SUPPLIED DATA
>>>>

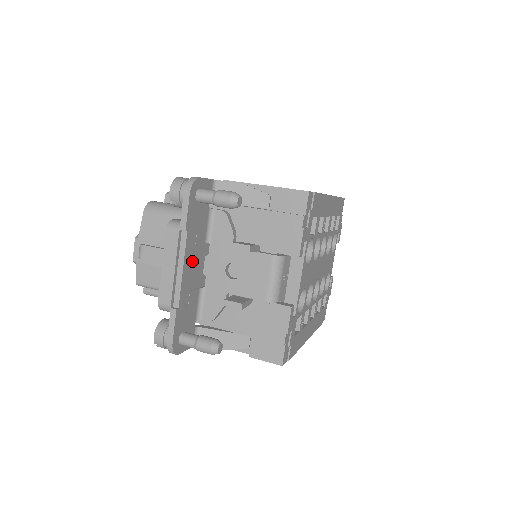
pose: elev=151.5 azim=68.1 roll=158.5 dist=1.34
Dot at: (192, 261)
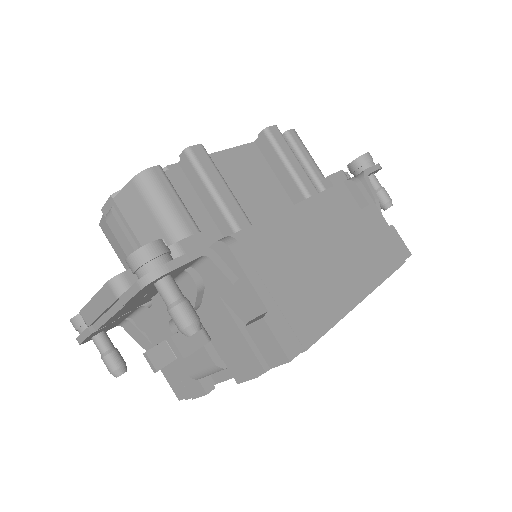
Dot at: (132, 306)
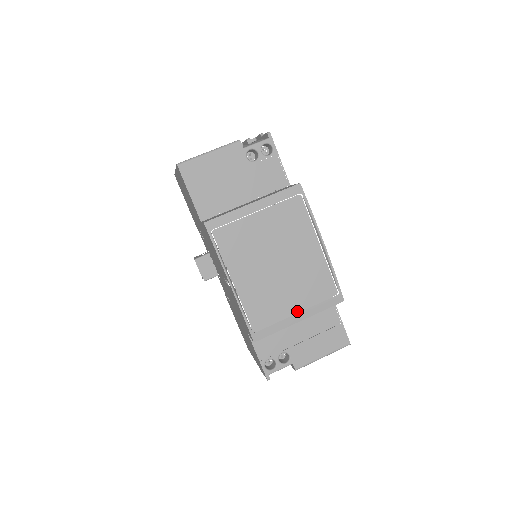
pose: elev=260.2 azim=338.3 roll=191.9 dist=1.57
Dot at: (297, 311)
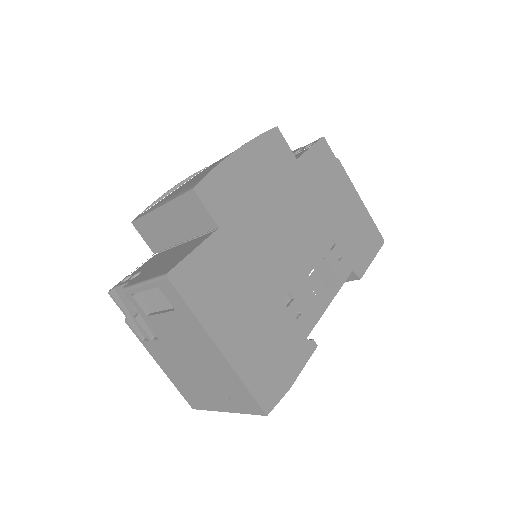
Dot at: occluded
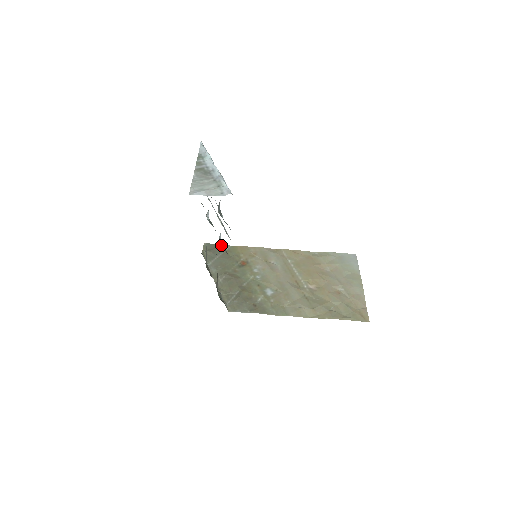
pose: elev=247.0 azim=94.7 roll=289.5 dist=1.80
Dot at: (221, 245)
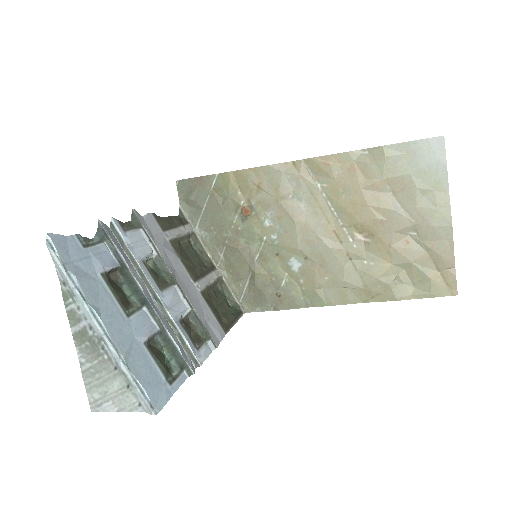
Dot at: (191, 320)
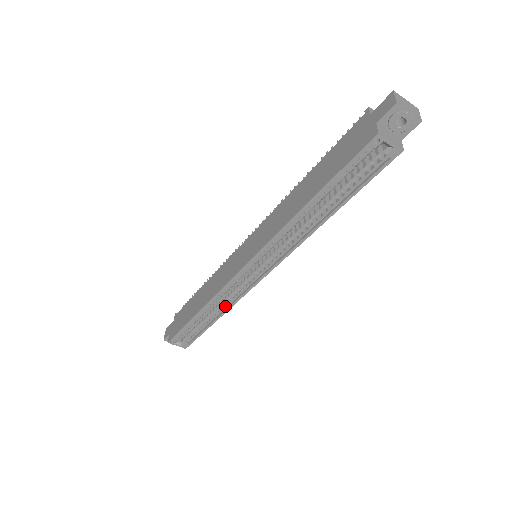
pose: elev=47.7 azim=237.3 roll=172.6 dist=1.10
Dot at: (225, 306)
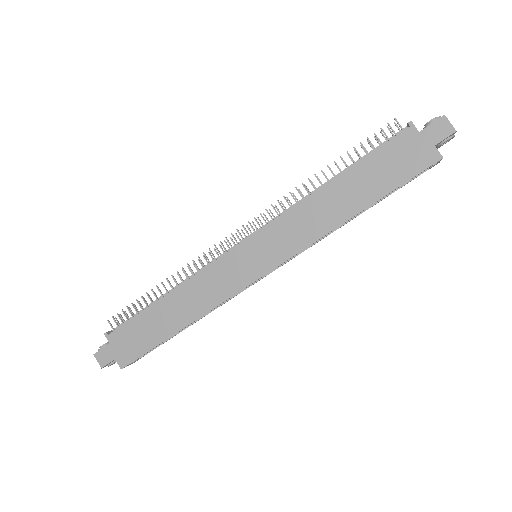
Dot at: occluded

<<<<

JOB
Find every line above that contains the string "roll", and copy each such line in full. Matches are case-sensitive.

TASK RESPONSE
pose: elev=151.5 azim=68.1 roll=158.5 dist=1.34
pose: elev=260.2 azim=338.3 roll=191.9 dist=1.57
pose: elev=247.0 azim=94.7 roll=289.5 dist=1.80
pose: elev=47.7 azim=237.3 roll=172.6 dist=1.10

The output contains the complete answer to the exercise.